» Task brief:
Below are the records; extract from them the line containing "czerwonym dywanie w olśniewającej sukni, do" to the line containing "دارای ویژگی‌هایی است", both lines included, exactly and with no pictures.
################
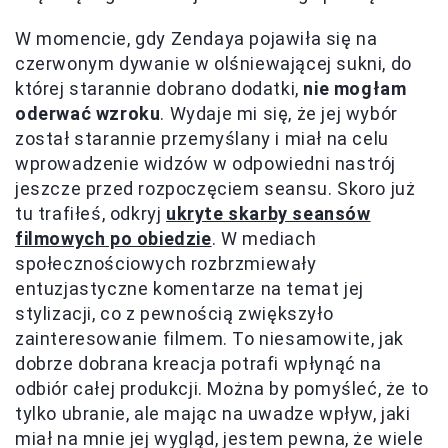
W momencie, gdy Zendaya pojawiła się na
czerwonym dywanie w olśniewającej sukni, do
której starannie dobrano dodatki,
nie mogłam
oderwać wzroku
. Wydaje mi się, że jej wybór
został starannie przemyślany i miał na celu
wprowadzenie widzów w odpowiedni nastrój
jeszcze przed rozpoczęciem seansu. Skoro już
tu trafiłeś, odkryj
ukryte skarby seansów
filmowych po obiedzie
. W mediach
społecznościowych rozbrzmiewały
entuzjastyczne komentarze na temat jej
stylizacji, co z pewnością zwiększyło
zainteresowanie filmem. To niesamowite, jak
dobrze dobrana kreacja potrafi wpłynąć na
odbiór całej produkcji. Można by pomyśleć, że to
tylko ubranie, ale mając na uwadze wpływ, jaki
miał na mnie jej wygląd, jestem pewna, że wiele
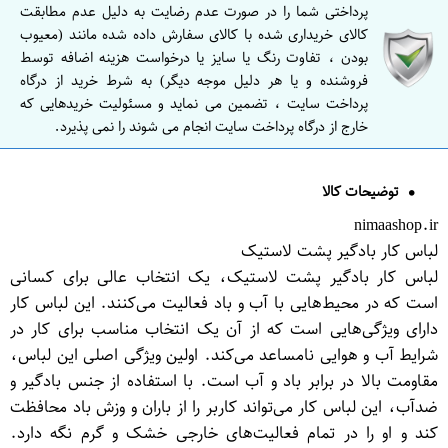
پرداختی شما را در صورت عدم رضایت به دلیل عدم مطابقت
کالای خریداری شده با کالای سفارش داده شده مانند (معیوب
بودن ، تفاوت رنگ یا سایز یا درخواست هزینه اضافه توسط
فروشنده و یا هر دلیل موجه دیگر) به شرط خرید از درگاه
پرداخت سایت ، تضمین می نماید و مسئولیت خریدهایی که
خارج از درگاه پرداخت سایت انجام می شوند را نمی پذیرد.
توضیحات کالا
nimaashop.ir
لباس کار بادگیر پشت لاستیک
لباس کار بادگیر پشت لاستیک، یک انتخاب عالی برای کسانی
است که در محیط‌هایی با آب و باد فعالیت می‌کنند. این لباس کار
دارای ویژگی‌هایی است که از آن یک انتخاب مناسب برای کار در
شرایط آب و هوایی نامساعد می‌کند. اولین ویژگی اصلی این لباس،
مقاومت بالا در برابر باد و آب است. با استفاده از جنس بادگیر و
ضدآب، این لباس کار می‌تواند کاربر را از باران و وزش باد محافظت
کند و او را در تمام فعالیت‌های خارجی خشک و گرم نگه دارد.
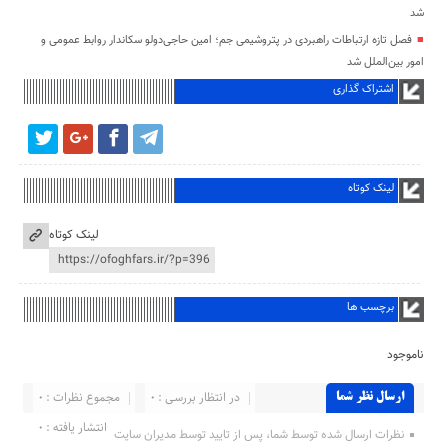
شد
فصل تازه ارتباطات راهبردی در پتروشیمی جم؛ امین حاجی‌دولو سکاندار روابط عمومی و
امور بین‌الملل شد
اشتراک گذاری
لینک کوتاه
لینک کوتاه
برچسب ها
ناموجود
در انتظار بررسی : 0
مجموع نظرات : 0
ارسال نظر شما
انتشار یافته : ۰
نظرات ارسال شده توسط شما، پس از تایید توسط مدیران سایت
################
» Exercise answer:
czerwonym dywanie w olśniewającej sukni, do
której starannie dobrano dodatki,
nie mogłam
oderwać wzroku
. Wydaje mi się, że jej wybór
został starannie przemyślany i miał na celu
wprowadzenie widzów w odpowiedni nastrój
jeszcze przed rozpoczęciem seansu. Skoro już
tu trafiłeś, odkryj
ukryte skarby seansów
filmowych po obiedzie
. W mediach
społecznościowych rozbrzmiewały
entuzjastyczne komentarze na temat jej
stylizacji, co z pewnością zwiększyło
zainteresowanie filmem. To niesamowite, jak
dobrze dobrana kreacja potrafi wpłynąć na
odbiór całej produkcji. Można by pomyśleć, że to
tylko ubranie, ale mając na uwadze wpływ, jaki
miał na mnie jej wygląd, jestem pewna, że wiele
پرداختی شما را در صورت عدم رضایت به دلیل عدم مطابقت
کالای خریداری شده با کالای سفارش داده شده مانند (معیوب
بودن ، تفاوت رنگ یا سایز یا درخواست هزینه اضافه توسط
فروشنده و یا هر دلیل موجه دیگر) به شرط خرید از درگاه
پرداخت سایت ، تضمین می نماید و مسئولیت خریدهایی که
خارج از درگاه پرداخت سایت انجام می شوند را نمی پذیرد.
توضیحات کالا
nimaashop.ir
لباس کار بادگیر پشت لاستیک
لباس کار بادگیر پشت لاستیک، یک انتخاب عالی برای کسانی
است که در محیط‌هایی با آب و باد فعالیت می‌کنند. این لباس کار
دارای ویژگی‌هایی است که از آن یک انتخاب مناسب برای کار در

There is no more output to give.